== INPUT RECORDS ==
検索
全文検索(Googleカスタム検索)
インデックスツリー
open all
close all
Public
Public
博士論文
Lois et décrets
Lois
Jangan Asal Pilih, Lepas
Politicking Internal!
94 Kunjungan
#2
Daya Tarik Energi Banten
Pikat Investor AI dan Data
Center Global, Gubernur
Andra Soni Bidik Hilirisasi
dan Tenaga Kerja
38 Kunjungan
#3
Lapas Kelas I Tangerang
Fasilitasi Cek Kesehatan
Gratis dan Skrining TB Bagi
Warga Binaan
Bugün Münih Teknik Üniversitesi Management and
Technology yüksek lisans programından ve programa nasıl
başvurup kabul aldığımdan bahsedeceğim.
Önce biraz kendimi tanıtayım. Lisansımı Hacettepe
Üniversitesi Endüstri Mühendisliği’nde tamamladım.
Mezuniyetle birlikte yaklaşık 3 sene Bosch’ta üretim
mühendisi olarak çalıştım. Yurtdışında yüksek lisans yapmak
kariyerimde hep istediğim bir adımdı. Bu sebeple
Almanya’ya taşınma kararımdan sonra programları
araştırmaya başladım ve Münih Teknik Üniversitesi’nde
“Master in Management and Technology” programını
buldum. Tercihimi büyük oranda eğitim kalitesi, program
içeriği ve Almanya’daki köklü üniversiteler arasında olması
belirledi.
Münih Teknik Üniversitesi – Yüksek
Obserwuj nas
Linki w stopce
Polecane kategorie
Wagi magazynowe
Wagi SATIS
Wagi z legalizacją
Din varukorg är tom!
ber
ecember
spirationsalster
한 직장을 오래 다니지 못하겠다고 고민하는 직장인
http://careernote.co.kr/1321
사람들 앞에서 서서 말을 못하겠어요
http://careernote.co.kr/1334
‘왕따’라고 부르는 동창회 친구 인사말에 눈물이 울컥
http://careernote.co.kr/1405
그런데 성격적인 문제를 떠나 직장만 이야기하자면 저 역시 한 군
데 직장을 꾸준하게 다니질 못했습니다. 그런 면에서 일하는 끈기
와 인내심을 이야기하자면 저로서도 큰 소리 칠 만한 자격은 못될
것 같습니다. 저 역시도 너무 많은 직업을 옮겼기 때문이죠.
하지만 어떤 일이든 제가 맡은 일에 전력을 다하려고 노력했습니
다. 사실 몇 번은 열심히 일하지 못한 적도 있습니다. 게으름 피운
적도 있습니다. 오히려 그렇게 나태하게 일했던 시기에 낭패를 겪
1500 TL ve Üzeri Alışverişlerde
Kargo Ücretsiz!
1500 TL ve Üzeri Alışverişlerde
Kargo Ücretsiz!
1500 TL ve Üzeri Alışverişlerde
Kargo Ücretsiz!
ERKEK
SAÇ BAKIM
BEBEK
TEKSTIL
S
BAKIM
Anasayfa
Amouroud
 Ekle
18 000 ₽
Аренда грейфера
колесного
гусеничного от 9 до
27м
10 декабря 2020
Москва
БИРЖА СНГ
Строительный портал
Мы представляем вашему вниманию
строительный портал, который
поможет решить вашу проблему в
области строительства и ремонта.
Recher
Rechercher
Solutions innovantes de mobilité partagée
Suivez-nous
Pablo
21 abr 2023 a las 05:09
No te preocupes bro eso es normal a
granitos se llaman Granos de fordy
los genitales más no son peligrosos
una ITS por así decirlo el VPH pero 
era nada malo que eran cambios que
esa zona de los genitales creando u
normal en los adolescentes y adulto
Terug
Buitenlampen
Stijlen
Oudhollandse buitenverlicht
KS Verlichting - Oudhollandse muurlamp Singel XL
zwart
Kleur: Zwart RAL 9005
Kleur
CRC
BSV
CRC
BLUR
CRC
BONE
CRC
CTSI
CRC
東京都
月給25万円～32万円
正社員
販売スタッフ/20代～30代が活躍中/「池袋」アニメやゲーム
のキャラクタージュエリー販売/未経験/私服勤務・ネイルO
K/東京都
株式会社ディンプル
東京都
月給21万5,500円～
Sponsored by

== WHAT IS BEING ASKED ==
Rewrite the records above, switching every "Kargo Ücretsiz" to "Ücretsiz Kargo". Leave all other text unchanged.

== TASK OUTPUT ==
検索
全文検索(Googleカスタム検索)
インデックスツリー
open all
close all
Public
Public
博士論文
Lois et décrets
Lois
Jangan Asal Pilih, Lepas
Politicking Internal!
94 Kunjungan
#2
Daya Tarik Energi Banten
Pikat Investor AI dan Data
Center Global, Gubernur
Andra Soni Bidik Hilirisasi
dan Tenaga Kerja
38 Kunjungan
#3
Lapas Kelas I Tangerang
Fasilitasi Cek Kesehatan
Gratis dan Skrining TB Bagi
Warga Binaan
Bugün Münih Teknik Üniversitesi Management and
Technology yüksek lisans programından ve programa nasıl
başvurup kabul aldığımdan bahsedeceğim.
Önce biraz kendimi tanıtayım. Lisansımı Hacettepe
Üniversitesi Endüstri Mühendisliği’nde tamamladım.
Mezuniyetle birlikte yaklaşık 3 sene Bosch’ta üretim
mühendisi olarak çalıştım. Yurtdışında yüksek lisans yapmak
kariyerimde hep istediğim bir adımdı. Bu sebeple
Almanya’ya taşınma kararımdan sonra programları
araştırmaya başladım ve Münih Teknik Üniversitesi’nde
“Master in Management and Technology” programını
buldum. Tercihimi büyük oranda eğitim kalitesi, program
içeriği ve Almanya’daki köklü üniversiteler arasında olması
belirledi.
Münih Teknik Üniversitesi – Yüksek
Obserwuj nas
Linki w stopce
Polecane kategorie
Wagi magazynowe
Wagi SATIS
Wagi z legalizacją
Din varukorg är tom!
ber
ecember
spirationsalster
한 직장을 오래 다니지 못하겠다고 고민하는 직장인
http://careernote.co.kr/1321
사람들 앞에서 서서 말을 못하겠어요
http://careernote.co.kr/1334
‘왕따’라고 부르는 동창회 친구 인사말에 눈물이 울컥
http://careernote.co.kr/1405
그런데 성격적인 문제를 떠나 직장만 이야기하자면 저 역시 한 군
데 직장을 꾸준하게 다니질 못했습니다. 그런 면에서 일하는 끈기
와 인내심을 이야기하자면 저로서도 큰 소리 칠 만한 자격은 못될
것 같습니다. 저 역시도 너무 많은 직업을 옮겼기 때문이죠.
하지만 어떤 일이든 제가 맡은 일에 전력을 다하려고 노력했습니
다. 사실 몇 번은 열심히 일하지 못한 적도 있습니다. 게으름 피운
적도 있습니다. 오히려 그렇게 나태하게 일했던 시기에 낭패를 겪
1500 TL ve Üzeri Alışverişlerde
Ücretsiz Kargo!
1500 TL ve Üzeri Alışverişlerde
Ücretsiz Kargo!
1500 TL ve Üzeri Alışverişlerde
Ücretsiz Kargo!
ERKEK
SAÇ BAKIM
BEBEK
TEKSTIL
S
BAKIM
Anasayfa
Amouroud
 Ekle
18 000 ₽
Аренда грейфера
колесного
гусеничного от 9 до
27м
10 декабря 2020
Москва
БИРЖА СНГ
Строительный портал
Мы представляем вашему вниманию
строительный портал, который
поможет решить вашу проблему в
области строительства и ремонта.
Recher
Rechercher
Solutions innovantes de mobilité partagée
Suivez-nous
Pablo
21 abr 2023 a las 05:09
No te preocupes bro eso es normal a
granitos se llaman Granos de fordy
los genitales más no son peligrosos
una ITS por así decirlo el VPH pero 
era nada malo que eran cambios que
esa zona de los genitales creando u
normal en los adolescentes y adulto
Terug
Buitenlampen
Stijlen
Oudhollandse buitenverlicht
KS Verlichting - Oudhollandse muurlamp Singel XL
zwart
Kleur: Zwart RAL 9005
Kleur
CRC
BSV
CRC
BLUR
CRC
BONE
CRC
CTSI
CRC
東京都
月給25万円～32万円
正社員
販売スタッフ/20代～30代が活躍中/「池袋」アニメやゲーム
のキャラクタージュエリー販売/未経験/私服勤務・ネイルO
K/東京都
株式会社ディンプル
東京都
月給21万5,500円～
Sponsored by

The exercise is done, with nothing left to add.